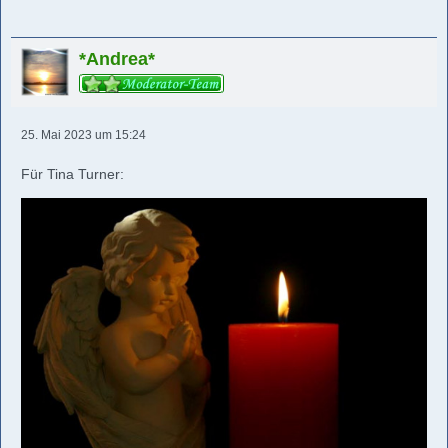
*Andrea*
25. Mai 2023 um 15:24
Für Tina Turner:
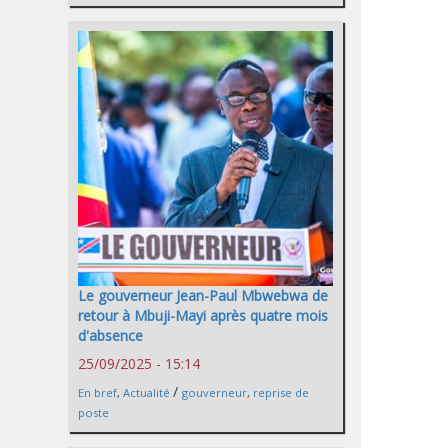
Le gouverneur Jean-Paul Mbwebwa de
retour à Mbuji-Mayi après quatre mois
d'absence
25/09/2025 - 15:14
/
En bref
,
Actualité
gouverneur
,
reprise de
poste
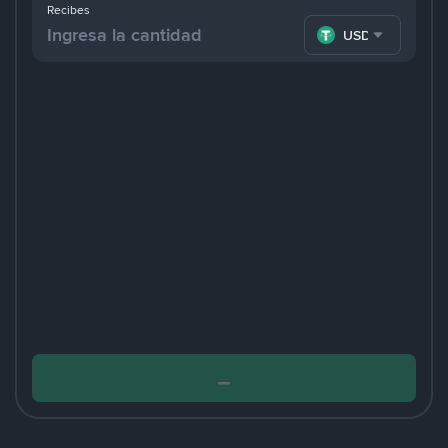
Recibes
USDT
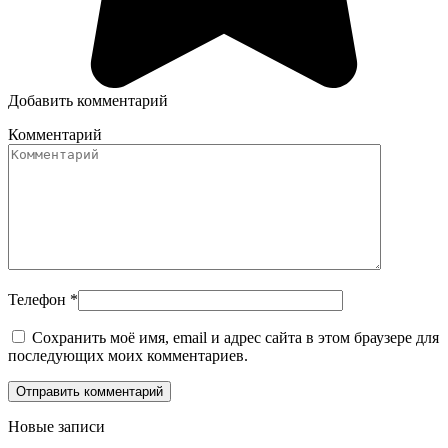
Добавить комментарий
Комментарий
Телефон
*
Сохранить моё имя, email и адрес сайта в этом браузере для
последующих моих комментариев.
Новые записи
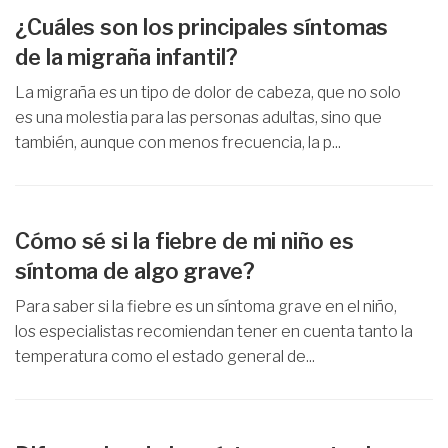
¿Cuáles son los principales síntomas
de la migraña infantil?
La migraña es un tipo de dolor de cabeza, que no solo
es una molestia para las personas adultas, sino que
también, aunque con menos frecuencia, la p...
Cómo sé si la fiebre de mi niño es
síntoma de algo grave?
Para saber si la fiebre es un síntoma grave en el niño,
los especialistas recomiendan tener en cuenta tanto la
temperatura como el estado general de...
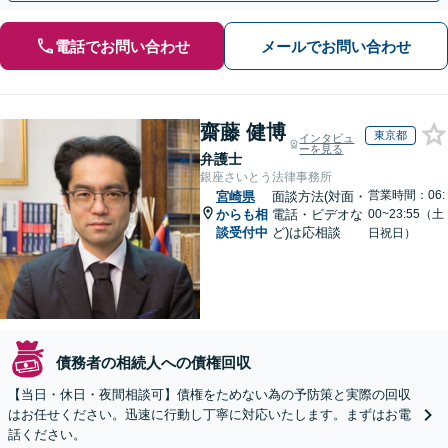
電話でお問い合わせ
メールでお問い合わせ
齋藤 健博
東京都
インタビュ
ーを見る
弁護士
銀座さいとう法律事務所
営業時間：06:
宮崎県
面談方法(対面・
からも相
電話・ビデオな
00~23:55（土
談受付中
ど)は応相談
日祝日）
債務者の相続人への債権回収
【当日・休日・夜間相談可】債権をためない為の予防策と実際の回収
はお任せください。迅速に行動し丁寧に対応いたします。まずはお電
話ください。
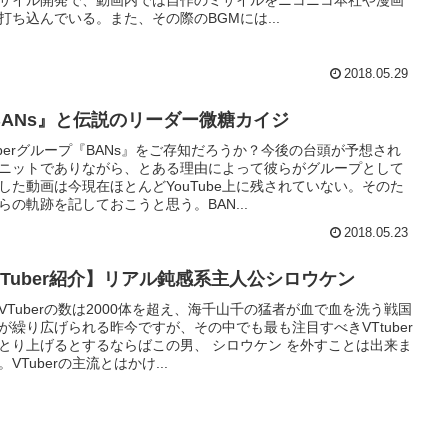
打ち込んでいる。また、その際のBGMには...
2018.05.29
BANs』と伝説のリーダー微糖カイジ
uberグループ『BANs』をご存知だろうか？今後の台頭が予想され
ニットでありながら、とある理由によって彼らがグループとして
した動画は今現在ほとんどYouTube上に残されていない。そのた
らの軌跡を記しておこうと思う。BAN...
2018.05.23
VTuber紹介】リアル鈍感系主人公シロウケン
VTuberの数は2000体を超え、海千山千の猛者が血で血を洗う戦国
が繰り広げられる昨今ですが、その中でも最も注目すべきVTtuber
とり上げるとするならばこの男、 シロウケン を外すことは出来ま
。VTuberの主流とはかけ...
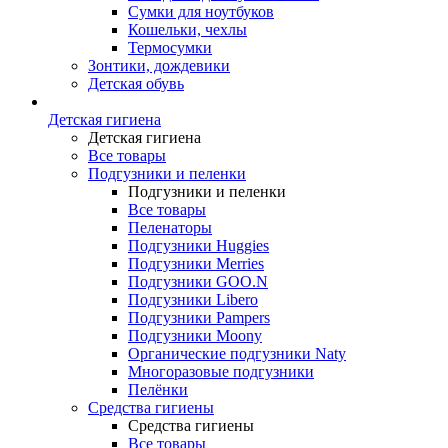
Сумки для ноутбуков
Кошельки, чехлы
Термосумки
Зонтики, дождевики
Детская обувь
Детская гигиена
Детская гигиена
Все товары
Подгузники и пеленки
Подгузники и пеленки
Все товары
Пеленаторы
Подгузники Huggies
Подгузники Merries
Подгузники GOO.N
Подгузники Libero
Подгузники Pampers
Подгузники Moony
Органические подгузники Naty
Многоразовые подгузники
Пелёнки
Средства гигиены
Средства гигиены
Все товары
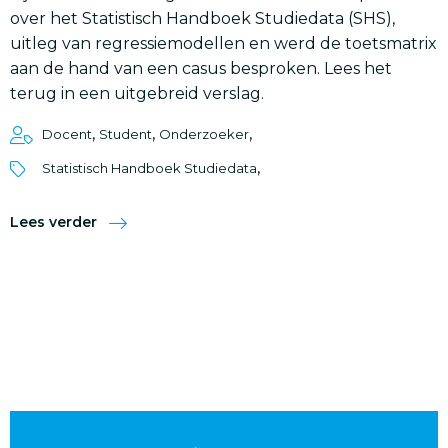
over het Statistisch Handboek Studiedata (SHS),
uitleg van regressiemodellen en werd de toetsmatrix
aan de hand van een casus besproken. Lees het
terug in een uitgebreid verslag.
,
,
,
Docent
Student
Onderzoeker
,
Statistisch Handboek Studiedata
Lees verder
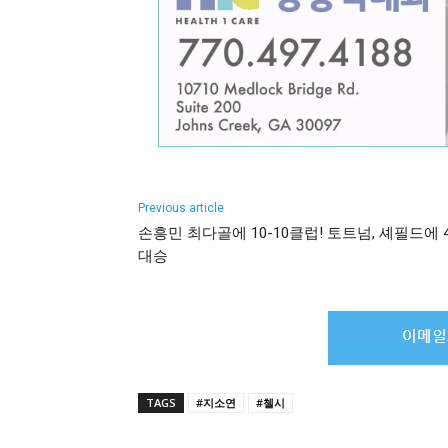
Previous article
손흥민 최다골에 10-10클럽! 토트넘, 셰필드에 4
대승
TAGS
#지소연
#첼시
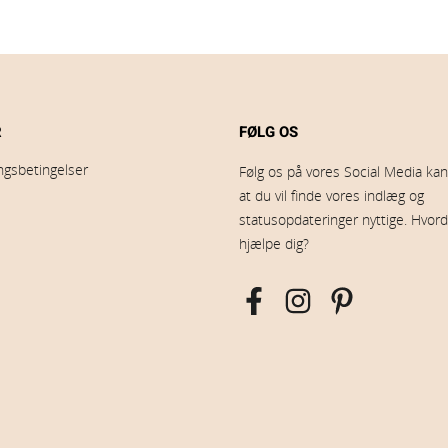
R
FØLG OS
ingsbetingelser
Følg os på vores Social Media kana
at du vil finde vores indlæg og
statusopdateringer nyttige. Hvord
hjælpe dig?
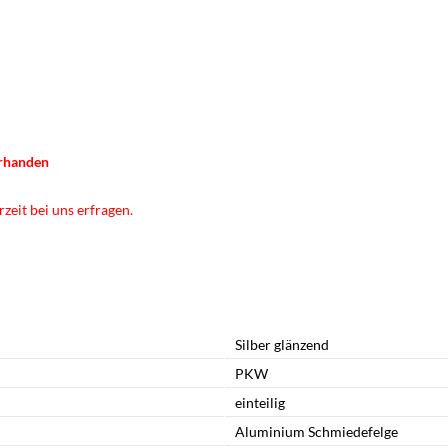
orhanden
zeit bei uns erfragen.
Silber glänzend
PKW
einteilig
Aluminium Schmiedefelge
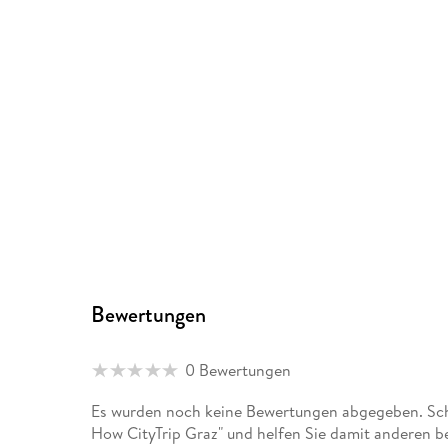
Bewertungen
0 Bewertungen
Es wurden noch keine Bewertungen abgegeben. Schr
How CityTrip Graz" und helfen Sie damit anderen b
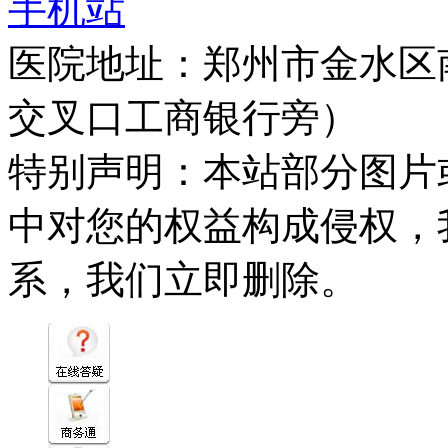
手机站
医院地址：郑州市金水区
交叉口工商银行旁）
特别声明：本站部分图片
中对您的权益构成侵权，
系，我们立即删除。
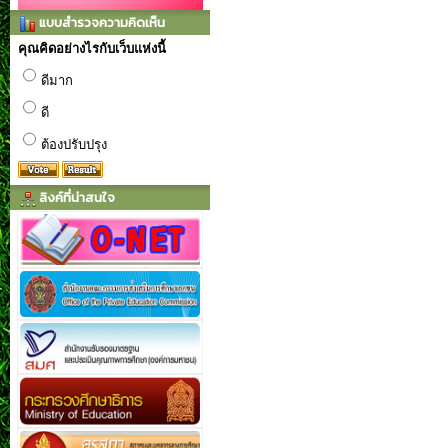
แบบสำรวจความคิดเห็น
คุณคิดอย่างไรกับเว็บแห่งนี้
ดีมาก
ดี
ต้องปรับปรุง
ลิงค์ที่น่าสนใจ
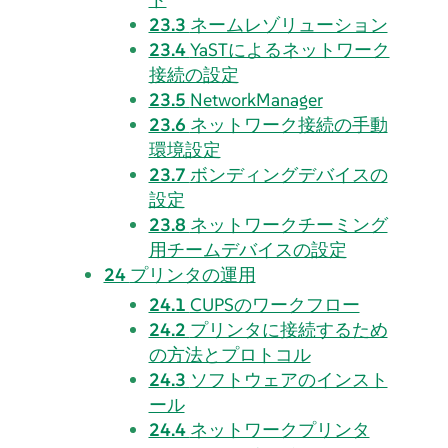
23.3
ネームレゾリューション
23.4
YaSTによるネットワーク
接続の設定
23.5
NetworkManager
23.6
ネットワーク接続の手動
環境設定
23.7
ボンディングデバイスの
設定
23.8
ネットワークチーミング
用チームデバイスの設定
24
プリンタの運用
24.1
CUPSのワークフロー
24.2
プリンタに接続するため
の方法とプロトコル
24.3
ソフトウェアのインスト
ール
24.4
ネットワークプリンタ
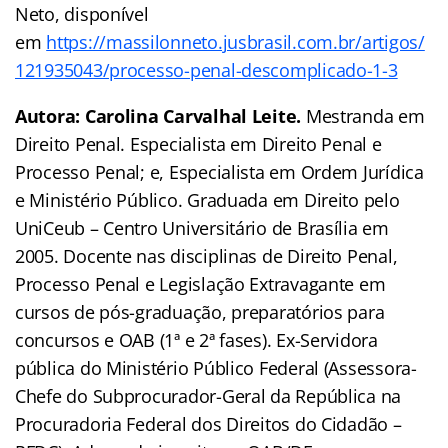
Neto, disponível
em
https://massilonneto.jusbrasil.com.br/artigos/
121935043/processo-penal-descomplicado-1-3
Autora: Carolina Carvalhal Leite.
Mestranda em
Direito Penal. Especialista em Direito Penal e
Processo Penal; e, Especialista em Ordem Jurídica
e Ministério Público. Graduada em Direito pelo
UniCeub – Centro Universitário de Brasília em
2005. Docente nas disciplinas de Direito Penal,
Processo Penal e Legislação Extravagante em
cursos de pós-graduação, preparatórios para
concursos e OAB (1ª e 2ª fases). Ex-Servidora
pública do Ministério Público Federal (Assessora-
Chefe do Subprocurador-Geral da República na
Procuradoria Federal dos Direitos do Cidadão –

# What to produce
Please write out the rows above again, swapping "USDT" for "USDC" and changing nothing else. Leave the pictures out of your answer.

# Response area
*Andrea*
25. Mai 2023 um 15:24
Für Tina Turner:
Le gouverneur Jean-Paul Mbwebwa de
retour à Mbuji-Mayi après quatre mois
d'absence
25/09/2025 - 15:14
/
En bref
,
Actualité
gouverneur
,
reprise de
poste
Recibes
USDC
Добавить комментарий
Комментарий
Телефон
*
Сохранить моё имя, email и адрес сайта в этом браузере для
последующих моих комментариев.
Новые записи
¿Cuáles son los principales síntomas
de la migraña infantil?
La migraña es un tipo de dolor de cabeza, que no solo
es una molestia para las personas adultas, sino que
también, aunque con menos frecuencia, la p...
Cómo sé si la fiebre de mi niño es
síntoma de algo grave?
Para saber si la fiebre es un síntoma grave en el niño,
los especialistas recomiendan tener en cuenta tanto la
temperatura como el estado general de...
電話でお問い合わせ
メールでお問い合わせ
齋藤 健博
東京都
インタビュ
ーを見る
弁護士
銀座さいとう法律事務所
営業時間：06:
宮崎県
面談方法(対面・
からも相
電話・ビデオな
00~23:55（土
談受付中
ど)は応相談
日祝日）
債務者の相続人への債権回収
【当日・休日・夜間相談可】債権をためない為の予防策と実際の回収
はお任せください。迅速に行動し丁寧に対応いたします。まずはお電
話ください。
打ち込んでいる。また、その際のBGMには...
2018.05.29
BANs』と伝説のリーダー微糖カイジ
uberグループ『BANs』をご存知だろうか？今後の台頭が予想され
ニットでありながら、とある理由によって彼らがグループとして
した動画は今現在ほとんどYouTube上に残されていない。そのた
らの軌跡を記しておこうと思う。BAN...
2018.05.23
VTuber紹介】リアル鈍感系主人公シロウケン
VTuberの数は2000体を超え、海千山千の猛者が血で血を洗う戦国
が繰り広げられる昨今ですが、その中でも最も注目すべきVTtuber
とり上げるとするならばこの男、 シロウケン を外すことは出来ま
。VTuberの主流とはかけ...
Сумки для ноутбуков
Кошельки, чехлы
Термосумки
Зонтики, дождевики
Детская обувь
Детская гигиена
Детская гигиена
Все товары
Подгузники и пеленки
Подгузники и пеленки
Все товары
Пеленаторы
Подгузники Huggies
Подгузники Merries
Подгузники GOO.N
Подгузники Libero
Подгузники Pampers
Подгузники Moony
Органические подгузники Naty
Многоразовые подгузники
Пелёнки
Средства гигиены
Средства гигиены
Все товары
over het Statistisch Handboek Studiedata (SHS),
uitleg van regressiemodellen en werd de toetsmatrix
aan de hand van een casus besproken. Lees het
terug in een uitgebreid verslag.
,
,
,
Docent
Student
Onderzoeker
,
Statistisch Handboek Studiedata
Lees verder
Previous article
손흥민 최다골에 10-10클럽! 토트넘, 셰필드에 4
대승
TAGS
#지소연
#첼시
R
FØLG OS
ingsbetingelser
Følg os på vores Social Media kana
at du vil finde vores indlæg og
statusopdateringer nyttige. Hvord
hjælpe dig?
orhanden
zeit bei uns erfragen.
Silber glänzend
PKW
einteilig
Aluminium Schmiedefelge
Bewertungen
0 Bewertungen
Es wurden noch keine Bewertungen abgegeben. Schr
How CityTrip Graz" und helfen Sie damit anderen b
手机站
医院地址：郑州市金水区
交叉口工商银行旁）
特别声明：本站部分图片
中对您的权益构成侵权，
系，我们立即删除。
แบบสำรวจความคิดเห็น
คุณคิดอย่างไรกับเว็บแห่งนี้
ดีมาก
ดี
ต้องปรับปรุง
ลิงค์ที่น่าสนใจ
23.3
ネームレゾリューション
23.4
YaSTによるネットワーク
接続の設定
23.5
NetworkManager
23.6
ネットワーク接続の手動
環境設定
23.7
ボンディングデバイスの
設定
23.8
ネットワークチーミング
用チームデバイスの設定
24
プリンタの運用
24.1
CUPSのワークフロー
24.2
プリンタに接続するため
の方法とプロトコル
24.3
ソフトウェアのインスト
ール
24.4
ネットワークプリンタ
Neto, disponível
em
https://massilonneto.jusbrasil.com.br/artigos/
121935043/processo-penal-descomplicado-1-3
Autora: Carolina Carvalhal Leite.
Mestranda em
Direito Penal. Especialista em Direito Penal e
Processo Penal; e, Especialista em Ordem Jurídica
e Ministério Público. Graduada em Direito pelo
UniCeub – Centro Universitário de Brasília em
2005. Docente nas disciplinas de Direito Penal,
Processo Penal e Legislação Extravagante em
cursos de pós-graduação, preparatórios para
concursos e OAB (1ª e 2ª fases). Ex-Servidora
pública do Ministério Público Federal (Assessora-
Chefe do Subprocurador-Geral da República na
Procuradoria Federal dos Direitos do Cidadão –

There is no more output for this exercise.